***** THE DATA *****

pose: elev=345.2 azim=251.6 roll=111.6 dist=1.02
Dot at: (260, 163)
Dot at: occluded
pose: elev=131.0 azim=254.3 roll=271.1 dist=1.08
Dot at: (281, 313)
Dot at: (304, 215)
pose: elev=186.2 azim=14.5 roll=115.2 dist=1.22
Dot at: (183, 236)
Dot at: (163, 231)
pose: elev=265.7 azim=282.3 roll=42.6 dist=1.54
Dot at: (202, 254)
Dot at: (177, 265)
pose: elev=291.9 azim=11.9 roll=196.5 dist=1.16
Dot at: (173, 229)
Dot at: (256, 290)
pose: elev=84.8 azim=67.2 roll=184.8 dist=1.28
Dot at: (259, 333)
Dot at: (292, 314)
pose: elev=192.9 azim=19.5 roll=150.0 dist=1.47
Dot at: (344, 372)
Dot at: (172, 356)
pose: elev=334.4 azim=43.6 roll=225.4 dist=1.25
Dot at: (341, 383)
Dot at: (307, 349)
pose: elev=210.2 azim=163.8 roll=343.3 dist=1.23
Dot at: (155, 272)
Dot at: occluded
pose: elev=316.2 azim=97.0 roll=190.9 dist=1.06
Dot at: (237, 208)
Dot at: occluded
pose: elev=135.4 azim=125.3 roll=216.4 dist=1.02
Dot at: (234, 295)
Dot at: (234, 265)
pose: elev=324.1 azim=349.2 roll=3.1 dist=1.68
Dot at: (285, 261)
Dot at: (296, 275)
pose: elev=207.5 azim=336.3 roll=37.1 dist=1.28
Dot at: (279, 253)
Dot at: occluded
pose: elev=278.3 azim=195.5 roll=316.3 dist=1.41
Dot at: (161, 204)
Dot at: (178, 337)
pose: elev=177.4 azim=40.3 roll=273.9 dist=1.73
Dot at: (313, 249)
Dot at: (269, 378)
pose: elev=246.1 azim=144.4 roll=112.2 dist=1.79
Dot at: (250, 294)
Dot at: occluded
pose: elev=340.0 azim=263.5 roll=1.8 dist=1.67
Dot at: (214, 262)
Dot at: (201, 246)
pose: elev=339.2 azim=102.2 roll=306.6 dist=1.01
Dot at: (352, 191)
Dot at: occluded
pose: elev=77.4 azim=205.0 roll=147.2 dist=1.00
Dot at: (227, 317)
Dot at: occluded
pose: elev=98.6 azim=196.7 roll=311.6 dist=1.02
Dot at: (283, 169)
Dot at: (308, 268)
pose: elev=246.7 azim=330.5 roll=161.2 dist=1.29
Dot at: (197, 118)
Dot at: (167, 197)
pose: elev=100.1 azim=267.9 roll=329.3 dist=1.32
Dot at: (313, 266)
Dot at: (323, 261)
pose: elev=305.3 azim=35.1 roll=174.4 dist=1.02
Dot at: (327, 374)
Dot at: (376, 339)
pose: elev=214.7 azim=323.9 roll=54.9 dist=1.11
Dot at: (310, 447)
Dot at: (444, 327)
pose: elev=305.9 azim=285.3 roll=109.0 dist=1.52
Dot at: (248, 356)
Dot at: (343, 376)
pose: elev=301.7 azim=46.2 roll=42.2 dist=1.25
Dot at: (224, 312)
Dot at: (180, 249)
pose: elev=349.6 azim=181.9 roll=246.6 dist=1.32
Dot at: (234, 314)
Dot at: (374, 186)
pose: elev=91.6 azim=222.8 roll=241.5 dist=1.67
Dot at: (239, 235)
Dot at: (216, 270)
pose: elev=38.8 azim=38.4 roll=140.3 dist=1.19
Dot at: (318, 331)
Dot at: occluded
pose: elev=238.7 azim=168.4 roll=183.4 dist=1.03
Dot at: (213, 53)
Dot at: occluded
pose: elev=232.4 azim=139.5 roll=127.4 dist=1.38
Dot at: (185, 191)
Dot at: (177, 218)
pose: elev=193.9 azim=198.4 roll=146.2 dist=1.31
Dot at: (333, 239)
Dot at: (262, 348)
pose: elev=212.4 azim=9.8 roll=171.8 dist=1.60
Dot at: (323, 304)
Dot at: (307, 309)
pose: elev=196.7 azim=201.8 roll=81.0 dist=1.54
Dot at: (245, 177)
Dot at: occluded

*****

#### WRITTEN REQUEST:
Present every line of the records above as a Markdown table with the columns "Row" and "Line". Number each row and omit any blank lines.

#### OUTPUT FOR THIS EXERCISE:
| Row | Line |
|---|---|
| 1 | pose: elev=345.2 azim=251.6 roll=111.6 dist=1.02 |
| 2 | Dot at: (260, 163) |
| 3 | Dot at: occluded |
| 4 | pose: elev=131.0 azim=254.3 roll=271.1 dist=1.08 |
| 5 | Dot at: (281, 313) |
| 6 | Dot at: (304, 215) |
| 7 | pose: elev=186.2 azim=14.5 roll=115.2 dist=1.22 |
| 8 | Dot at: (183, 236) |
| 9 | Dot at: (163, 231) |
| 10 | pose: elev=265.7 azim=282.3 roll=42.6 dist=1.54 |
| 11 | Dot at: (202, 254) |
| 12 | Dot at: (177, 265) |
| 13 | pose: elev=291.9 azim=11.9 roll=196.5 dist=1.16 |
| 14 | Dot at: (173, 229) |
| 15 | Dot at: (256, 290) |
| 16 | pose: elev=84.8 azim=67.2 roll=184.8 dist=1.28 |
| 17 | Dot at: (259, 333) |
| 18 | Dot at: (292, 314) |
| 19 | pose: elev=192.9 azim=19.5 roll=150.0 dist=1.47 |
| 20 | Dot at: (344, 372) |
| 21 | Dot at: (172, 356) |
| 22 | pose: elev=334.4 azim=43.6 roll=225.4 dist=1.25 |
| 23 | Dot at: (341, 383) |
| 24 | Dot at: (307, 349) |
| 25 | pose: elev=210.2 azim=163.8 roll=343.3 dist=1.23 |
| 26 | Dot at: (155, 272) |
| 27 | Dot at: occluded |
| 28 | pose: elev=316.2 azim=97.0 roll=190.9 dist=1.06 |
| 29 | Dot at: (237, 208) |
| 30 | Dot at: occluded |
| 31 | pose: elev=135.4 azim=125.3 roll=216.4 dist=1.02 |
| 32 | Dot at: (234, 295) |
| 33 | Dot at: (234, 265) |
| 34 | pose: elev=324.1 azim=349.2 roll=3.1 dist=1.68 |
| 35 | Dot at: (285, 261) |
| 36 | Dot at: (296, 275) |
| 37 | pose: elev=207.5 azim=336.3 roll=37.1 dist=1.28 |
| 38 | Dot at: (279, 253) |
| 39 | Dot at: occluded |
| 40 | pose: elev=278.3 azim=195.5 roll=316.3 dist=1.41 |
| 41 | Dot at: (161, 204) |
| 42 | Dot at: (178, 337) |
| 43 | pose: elev=177.4 azim=40.3 roll=273.9 dist=1.73 |
| 44 | Dot at: (313, 249) |
| 45 | Dot at: (269, 378) |
| 46 | pose: elev=246.1 azim=144.4 roll=112.2 dist=1.79 |
| 47 | Dot at: (250, 294) |
| 48 | Dot at: occluded |
| 49 | pose: elev=340.0 azim=263.5 roll=1.8 dist=1.67 |
| 50 | Dot at: (214, 262) |
| 51 | Dot at: (201, 246) |
| 52 | pose: elev=339.2 azim=102.2 roll=306.6 dist=1.01 |
| 53 | Dot at: (352, 191) |
| 54 | Dot at: occluded |
| 55 | pose: elev=77.4 azim=205.0 roll=147.2 dist=1.00 |
| 56 | Dot at: (227, 317) |
| 57 | Dot at: occluded |
| 58 | pose: elev=98.6 azim=196.7 roll=311.6 dist=1.02 |
| 59 | Dot at: (283, 169) |
| 60 | Dot at: (308, 268) |
| 61 | pose: elev=246.7 azim=330.5 roll=161.2 dist=1.29 |
| 62 | Dot at: (197, 118) |
| 63 | Dot at: (167, 197) |
| 64 | pose: elev=100.1 azim=267.9 roll=329.3 dist=1.32 |
| 65 | Dot at: (313, 266) |
| 66 | Dot at: (323, 261) |
| 67 | pose: elev=305.3 azim=35.1 roll=174.4 dist=1.02 |
| 68 | Dot at: (327, 374) |
| 69 | Dot at: (376, 339) |
| 70 | pose: elev=214.7 azim=323.9 roll=54.9 dist=1.11 |
| 71 | Dot at: (310, 447) |
| 72 | Dot at: (444, 327) |
| 73 | pose: elev=305.9 azim=285.3 roll=109.0 dist=1.52 |
| 74 | Dot at: (248, 356) |
| 75 | Dot at: (343, 376) |
| 76 | pose: elev=301.7 azim=46.2 roll=42.2 dist=1.25 |
| 77 | Dot at: (224, 312) |
| 78 | Dot at: (180, 249) |
| 79 | pose: elev=349.6 azim=181.9 roll=246.6 dist=1.32 |
| 80 | Dot at: (234, 314) |
| 81 | Dot at: (374, 186) |
| 82 | pose: elev=91.6 azim=222.8 roll=241.5 dist=1.67 |
| 83 | Dot at: (239, 235) |
| 84 | Dot at: (216, 270) |
| 85 | pose: elev=38.8 azim=38.4 roll=140.3 dist=1.19 |
| 86 | Dot at: (318, 331) |
| 87 | Dot at: occluded |
| 88 | pose: elev=238.7 azim=168.4 roll=183.4 dist=1.03 |
| 89 | Dot at: (213, 53) |
| 90 | Dot at: occluded |
| 91 | pose: elev=232.4 azim=139.5 roll=127.4 dist=1.38 |
| 92 | Dot at: (185, 191) |
| 93 | Dot at: (177, 218) |
| 94 | pose: elev=193.9 azim=198.4 roll=146.2 dist=1.31 |
| 95 | Dot at: (333, 239) |
| 96 | Dot at: (262, 348) |
| 97 | pose: elev=212.4 azim=9.8 roll=171.8 dist=1.60 |
| 98 | Dot at: (323, 304) |
| 99 | Dot at: (307, 309) |
| 100 | pose: elev=196.7 azim=201.8 roll=81.0 dist=1.54 |
| 101 | Dot at: (245, 177) |
| 102 | Dot at: occluded |